The conference was held at Peking University and was attended by about 20 lecturers in modern and classical Hebrew, along with local students who were interested in studying the teaching of the Hebrew language, Ringvald says.

So what’s the source of the attraction of the Chinese to Hebrew? “A first reason is the connection to Israel or admiration for Israel. They think that the people behind this enterprise, the State of Israel, are very smart, people who are very successful,” Ringvald says.

“Someone approached me at the conference who calls himself ‘the Chinese Itzik’ – he speaks fluent Hebrew. And he said to me: ‘My mom told me to study Hebrew because the Jews are very smart.’ There are also those who are attracted to Hebrew for religious reasons, who want to read the Bible in Hebrew,” she adds.

“The second focus of attraction is more utilitarian. It’s hard today to be accepted to study at Peking University because of the high demand, so some people register for Hebrew studies, which is easier to get into, and from there they continue on to other departments. The third reason is people I call ‘very passionate’ – people like Yang Yang in Shanghai who promote Hebrew with all their strength.”

According to Ringvald, in recent years, the number of Chinese students in the summer program at Middlebury has grown.
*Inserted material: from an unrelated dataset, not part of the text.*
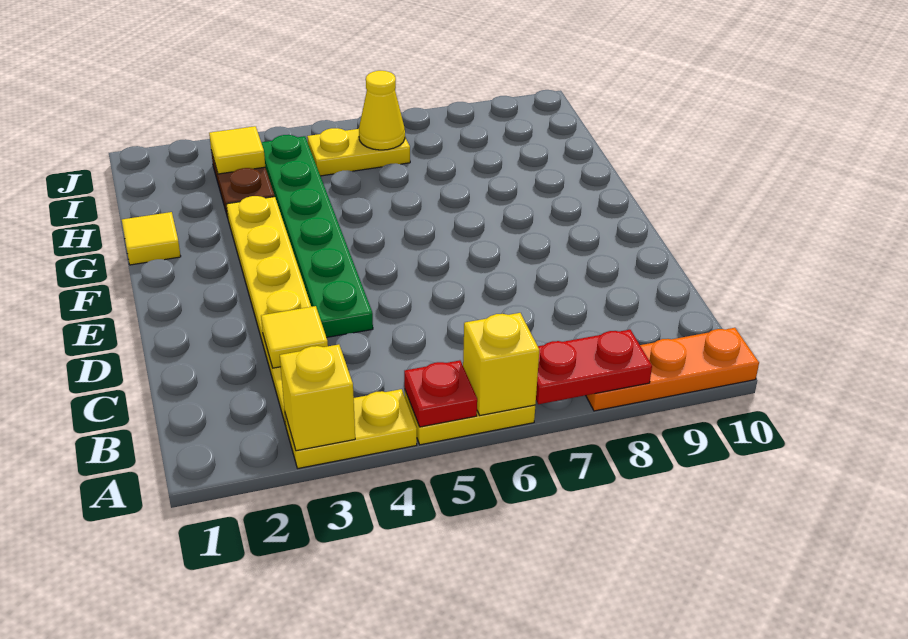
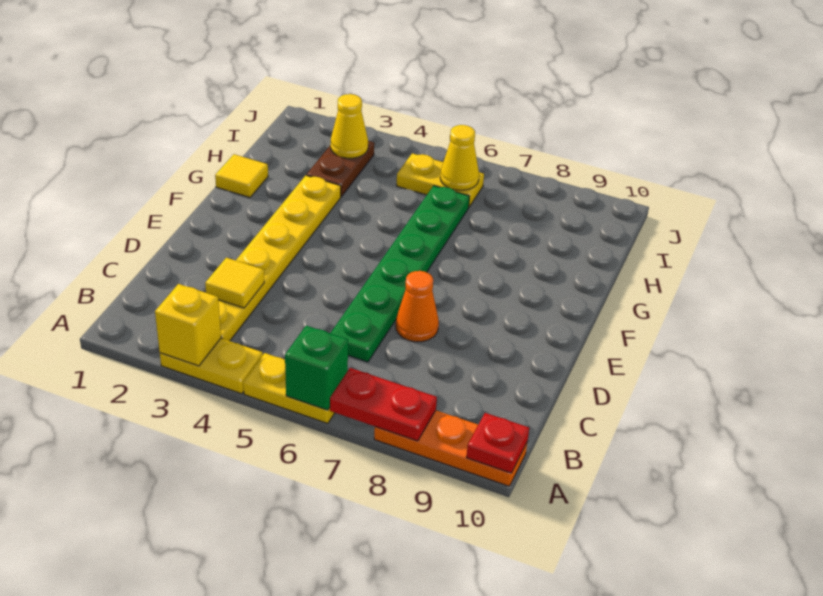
red 1x1 plate [404,360,477,427] -> red 1x1 plate moved to [466,413,529,473]
yellow 1x1 brick [463,313,539,415] -> green 1x1 brick [285,326,348,410]
green 1x6 plate [261,135,373,337] -> green 1x6 plate moved to [331,186,469,362]
none -> orange 1x1 cone [396,271,439,342]
yellow 1x1 tile [209,126,265,174] -> yellow 1x1 cone [331,94,368,158]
And it looks like cooperation with China will grow and expand to neighboring countries. “We’re currently working on another conference on teaching Hebrew that’s expected to be held in Singapore and include representatives from all over East Asia,” she says.

While at Middlebury, Yang has spent his evenings with students in the Hebrew program, speaking to them in a Hebrew that inspires awe and amazement. Just think that if he had been born a year earlier, there wouldn’t have been a Hebrew program at his university when he applied, and he’d be speaking Arabic instead.